Building with Azure’s application delivery suite
We recommend all websites, APIs, services be geographically redundant so it can deliver traffic to its users from the nearest location whenever possible. Combining multiple load-balancing services enables you to build geographical and zonal redundancy to maximize reliability and performance.
In the following diagram, we describe an example architecture that uses a combination of all these services to build a global web service. The architect used Traffic Manager to route traffic to global backends for file and object delivery. While using Front Door, to globally route URL paths that match the pattern /store/* to the service they’ve migrated to App Service. Lastly, routing all other requests to regional Application Gateways.
In each region of IaaS service, the application developer has decided that any URLs that match the pattern /images/* get served from a dedicated pool of VMs. This pool of VMs is different from the rest of the web farm.

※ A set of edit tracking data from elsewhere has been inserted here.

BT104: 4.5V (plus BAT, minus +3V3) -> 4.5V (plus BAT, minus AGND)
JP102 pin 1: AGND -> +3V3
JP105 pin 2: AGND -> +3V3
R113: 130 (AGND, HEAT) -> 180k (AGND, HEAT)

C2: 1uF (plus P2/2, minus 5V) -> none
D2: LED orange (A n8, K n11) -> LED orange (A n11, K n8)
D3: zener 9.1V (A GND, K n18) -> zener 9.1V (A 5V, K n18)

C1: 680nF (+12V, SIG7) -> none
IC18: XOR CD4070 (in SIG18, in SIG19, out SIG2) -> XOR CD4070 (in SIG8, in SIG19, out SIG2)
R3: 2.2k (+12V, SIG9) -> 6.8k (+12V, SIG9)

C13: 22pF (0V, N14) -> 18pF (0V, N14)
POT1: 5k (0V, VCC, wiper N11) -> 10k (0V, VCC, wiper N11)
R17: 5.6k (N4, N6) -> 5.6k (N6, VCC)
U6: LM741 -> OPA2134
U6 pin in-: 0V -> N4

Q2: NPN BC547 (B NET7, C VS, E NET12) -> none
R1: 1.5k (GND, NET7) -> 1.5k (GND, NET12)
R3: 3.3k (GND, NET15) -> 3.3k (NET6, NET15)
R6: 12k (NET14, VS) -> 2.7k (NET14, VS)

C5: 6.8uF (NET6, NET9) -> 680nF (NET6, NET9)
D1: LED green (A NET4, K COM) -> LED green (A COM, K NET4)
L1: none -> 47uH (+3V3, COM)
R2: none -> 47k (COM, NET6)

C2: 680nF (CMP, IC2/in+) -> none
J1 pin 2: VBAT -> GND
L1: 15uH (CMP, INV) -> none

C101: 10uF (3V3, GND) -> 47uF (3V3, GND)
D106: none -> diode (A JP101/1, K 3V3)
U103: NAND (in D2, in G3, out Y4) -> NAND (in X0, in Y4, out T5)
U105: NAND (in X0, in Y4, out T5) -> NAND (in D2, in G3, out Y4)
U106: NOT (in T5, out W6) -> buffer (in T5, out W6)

Additionally, the default VM pool serving the dynamic content needs to talk to a back-end database that is hosted on a high-availability cluster. The entire deployment is configured through Azure Resource Manager.
The following diagram shows the architecture of this scenario:
This example is only one of many possible configurations of the load-balancing services that Azure offers. Traffic Manager, Front Door, Application Gateway, and Load Balancer can be mixed and matched to best suit your load-balancing needs. For example, if TLS/SSL offload or Layer 7 processing is not necessary, Load Balancer can be used in place of Application Gateway.